* _Fragmento seleccionado_
Desde Francia, al borde de la medianoche, la escritora habla con Laberinto en esta entrevista de la que se han suprimido las preguntas.
El nacimiento del lenguaje
Es el centro de toda la literatura: ¿Cómo se escribe? ¿De qué están hechas las palabras? ¿Por qué se escribe una palabra y no otra? ¿En qué consiste el acto de escribir que uno automatiza?
Escribir no es escribir. Si no, todos somos escritores, o todos somos cantantes si cantamos, o bailarines si bailamos. Se dice escribir, pero es un error. Escribir es otra cosa. Y es una obsesión mía saber qué es esa otra cosa. Entonces, los personajes también están obsesionados. En La débil mental o en Matate amor siempre están cuestionándose qué están diciendo. Todo el tiempo está puesto en discusión qué es la palabra. Cuando escribo, estoy todo el tiempo pensando por qué una palabra y no la otra.
Sin calificativos
No me gustan mucho los adjetivos, a menos que sea un adjetivo a lo Borges, que le da vuelta a toda la gramática, que repiensa todo… un adjetivo insospechado, único. Para escribir no me gustan, los odio. Y si pongo uno, tiene que ser muy extraño. Cuando hablan de lo que escribo suelen usar muchos adjetivos. Ahí hay una disociación entre lo que escribo y cómo se lee. No me molesta, pero no estoy de acuerdo. Cuando ponen: “una escritura desquiciada, loca, visceral”, o “es un vómito”, o “una escritura sin filtro”... No, nada que ver. Así no lo vivo yo.
Siempre hay un abismo, un desfasaje, entre cómo se lee y cómo se escribe. Sí hay intensidad en mi escritura, pero hay matemática, hay cálculo. Todo el tiempo trato de pensar cómo piensa un músico. Yo no soy música y tampoco estudié música, pero estoy todo el tiempo tratando de pensar cómo pensaría un pianista. Trato de ejecutar mi escritura con ese mismo rigor, de pensar musicalmente cada estructura, cada palabra, cada oración.

* _Datos registrados_

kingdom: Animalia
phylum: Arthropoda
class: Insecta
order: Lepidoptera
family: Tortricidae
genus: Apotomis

* _Consigna_
Cite sin cambios el tramo de la entrevista que va desde "El nacimiento del" hasta "que uno automatiza?", ambos incluidos. Las líneas no desempeñan ningún papel aquí.

* _Solución del ejercicio_
El nacimiento del lenguaje
Es el centro de toda la literatura: ¿Cómo se escribe? ¿De qué están hechas las palabras? ¿Por qué se escribe una palabra y no otra? ¿En qué consiste el acto de escribir que uno automatiza?